As a single mother, it is easy to look around and find examples of deadbeat dads which are absolutely infuriating.  As an open-minded single mother, it is also easy to find examples of deadbeat mothers and vindictive mothers working against good fathers who are doing their best to do right by their children.  I was not able to back up some of the statistics quoted by Fathers & Families about the percentage of men who pay the full amount of child support owed but to me, that issue is secondary.  The biggest problem I have with a television program like this is the effect that it will have on the children…

In Who’s your daddy? (Santa Monica Daily Press, 4/28/09), David Pisarra wrote:

In one day this week, I had two separate appointments with men who were trying to work out co-parenting problems with their exes, and were coming to me after the fact to learn the effects of what they had done.

One man was an older gentleman who’d raised his first son by himself. In this latest marriage, the child was conceived by in vitro fertilization after his wife had left him once and returned, because she wanted a baby and he thought that would fix their problems. As soon as she was definitely pregnant, she left him for good. It was 11 months into the marriage.

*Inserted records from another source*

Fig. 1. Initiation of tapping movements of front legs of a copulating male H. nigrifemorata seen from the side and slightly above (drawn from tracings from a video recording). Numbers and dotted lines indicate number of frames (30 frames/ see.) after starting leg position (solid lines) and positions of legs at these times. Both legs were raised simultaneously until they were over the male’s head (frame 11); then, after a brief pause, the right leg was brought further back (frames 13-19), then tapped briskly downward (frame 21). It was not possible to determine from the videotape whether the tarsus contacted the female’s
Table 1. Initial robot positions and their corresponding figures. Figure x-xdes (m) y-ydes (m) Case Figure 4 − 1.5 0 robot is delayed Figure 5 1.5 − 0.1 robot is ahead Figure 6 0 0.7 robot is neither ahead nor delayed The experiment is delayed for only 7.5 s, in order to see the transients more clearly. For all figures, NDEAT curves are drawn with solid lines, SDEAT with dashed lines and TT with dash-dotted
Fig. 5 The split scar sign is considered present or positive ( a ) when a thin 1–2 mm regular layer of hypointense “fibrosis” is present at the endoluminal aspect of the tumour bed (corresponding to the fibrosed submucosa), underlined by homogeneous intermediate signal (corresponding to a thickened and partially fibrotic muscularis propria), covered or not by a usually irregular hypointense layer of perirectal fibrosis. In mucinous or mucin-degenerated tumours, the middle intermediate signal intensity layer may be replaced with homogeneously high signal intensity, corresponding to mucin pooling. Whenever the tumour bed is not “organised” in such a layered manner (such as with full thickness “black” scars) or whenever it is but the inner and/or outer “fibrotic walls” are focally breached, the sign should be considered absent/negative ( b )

The second man was a youngster, who was in his early 30s and had just been informed by his non-live-in girlfriend that she was pregnant. She told him that she didn’t really want him to be an active father. She did expect him to pay child support, but didn’t think he should have much to do with the pregnancy or the child afterwards. Though she was fine with him paying for her pregnancy classes.

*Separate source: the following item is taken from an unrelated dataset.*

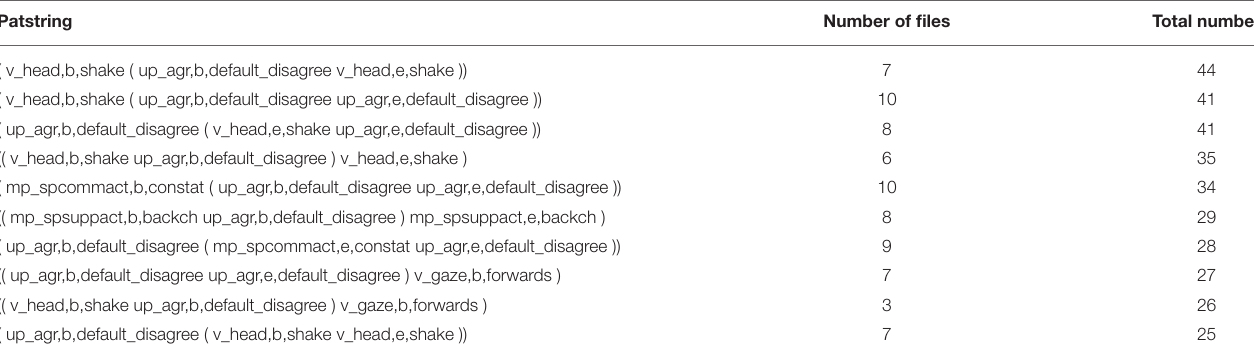
TABLE 11 | The most frequent patterns of agreement consisting of 3 events.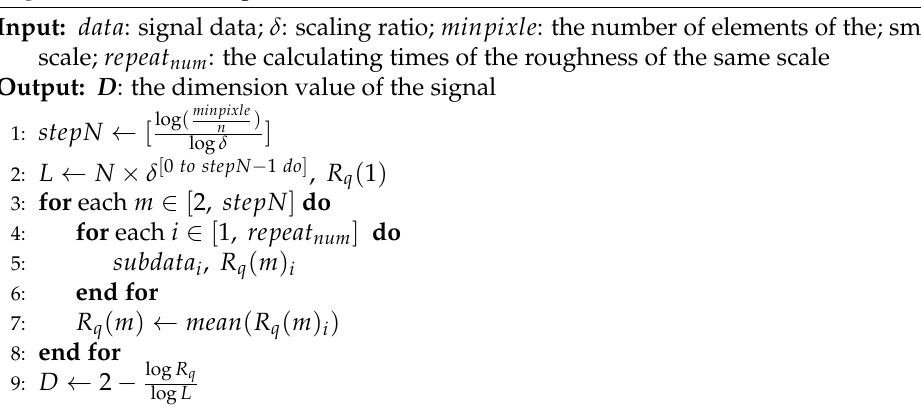
Algorithm 1 RSE-f0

Neither of these men were stupid, teenagers or generally impulsive. Both seemed like genuinely decent guys who were just caught up in a relationship dynamic that caused them pain. Neither of them thought they had made a mistake, and both men genuinely wanted to be fathers. The younger one was actually quite excited to be a father, as it would be his first child.

I think I understand what drove these women to pick these men. Both were intelligent and good looking. One had a good history as a father and was a strong earner. The other was a good genetic catch in his physicality and emotional makeup.

Each of these men will eventually get to see their children every other weekend, and once or twice a week for dinners. They might get to share holidays and every other birthday.

If they pay their child support on time, they can avoid being on the latest Lifetime reality show, “Deadbeat Dads.” A show that is under fire from many quarters for its depiction of dads as uncaring and selfish.

From where I sit, these guys are getting the short end of the stick. They were used as sperm donors and are now being used as ATM’s. But they don’t see it that way. They see that they are being denied the opportunity to be an active participant in their children’s lives; that they are being denied the rights of fathers for millennia to raise their children. They are cut out of their role as father, and then blamed for not being there, which is a crying shame, because both of them would make great dads given half a chance for more interaction with their children.

It’s ironic that men like these are the ones who are called selfish and uncaring, because it strikes me that the mothers who deny these men the pleasures of fatherhood, also deny their children the benefits of having a devoted and loving father in their lives. It is those women who so desperately want a child that they will deceive a man into impregnating them, without thinking that he might actually want to be a father, that are the most selfish.